Een eerste aspect heeft betrekking op de houding van de bolsjewieken ten aanzien van de burgerlijke staat. Het feit dat de bolsjewieken niet in de val trapten om steun te geven aan de Voorlopige Regering, zoals de opportunistische krachten wel deden, had namelijk veel te maken met hun begrip van de staat. Zij begrepen dat de staat nooit neutraal is, dat de staat altijd de belangen van een specifieke klasse vertegenwoordigd. De burgerlijke staat zal altijd het private kapitalistische eigendom in de productie verdedigen, en kan niet gebruikt worden om het socialisme op te bouwen. De werkende mensen moeten hun eigen machtsorganen vormen die de productie en de hele organisatie van de maatschappij kunnen vormgeven.
Zij begrepen dat de staat nooit neutraal is, dat de staat altijd de belangen van een specifieke klasse vertegenwoordigd. De burgerlijke staat zal altijd het private kapitalistische eigendom in de productie verdedigen, en kan niet gebruikt worden om het socialisme op te bouwen.
Daarmee samenhangend is een tweede aspect dat de bolsjewieken niet kozen voor het ene of andere kamp van imperialisten die tegen elkaar streden in de Eerste Wereldoorlog. Dit in tegenstelling tot veel sociaaldemocratische en opportunistische partijen in die periode, die hun nationale burgerij steunden in de imperialistische oorlog.

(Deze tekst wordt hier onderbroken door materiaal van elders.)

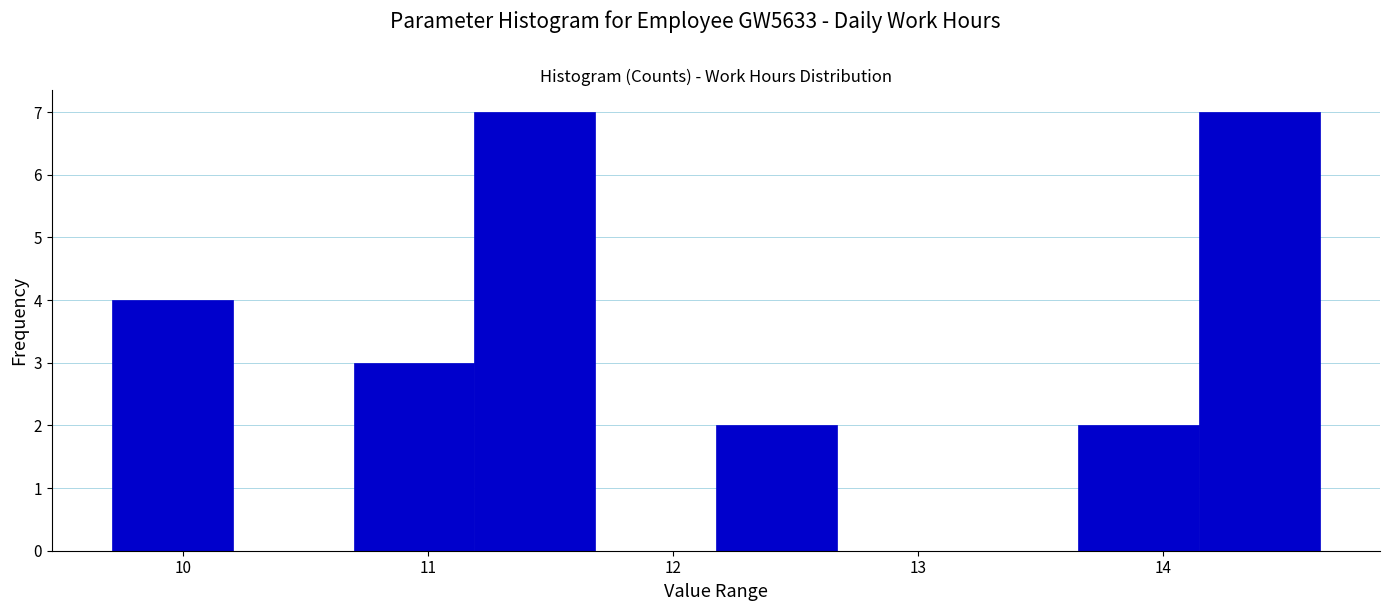

How tall is the bar that spans 9.7 to 10.2 on the x-axis? Neither the bar edges nor the heights are printed on the chart, so give them approximately, as read against the axes.

4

De bolsjewieken zeiden tegen de gewone mensen van het begin af aan juist dat de oorlog enkel gaat om de belangen van verschillende delen van het kapitaal, en dat alleen het socialisme daadwerkelijk de bevolking van oorlog kan verlossen.
Een derde aspect in de ontwikkeling van de theorie is dat de bolsjewieken aantoonden dat het mogelijk is dat de socialistische revolutie overwint in aanvankelijk één land of een kleine groep landen. Dat heeft o.a. te maken met de ongelijkmatige ontwikkeling van kapitalistische landen, maar omwille van de tijd zullen we daar nu verder niet uitgebreid bij stil staan. De geschiedenis zelf heeft de juistheid van deze leninistische stelling bewezen.
De verworvenheden onder het socialisme en de strijd vandaag
In de decennia die volgden na de revolutie hebben de Russische werkers veel bereikt. De werkende mensen in de Sovjet Unie hadden veel rechten en voorzieningen waar we vandaag niet eens van durven te dromen. Werkloosheid en armoede waren vanaf halverwege de jaren 30 verleden tijd. Iedereen had werk. Voor iedereen was er gratis toegang tot goede gezondheidszorg, onderwijs, cultuur, sport en vakantie. Er werden grote stappen gemaakt in de democratische rechten, gelijke rechten voor minderheden en de emancipatie van vrouwen. En natuurlijk mogen we niet vergeten te noemen dat de Sovjet Unie een beslissende bijdrage leverde aan het verslaan van de fascisten in de Tweede Wereldoorlog.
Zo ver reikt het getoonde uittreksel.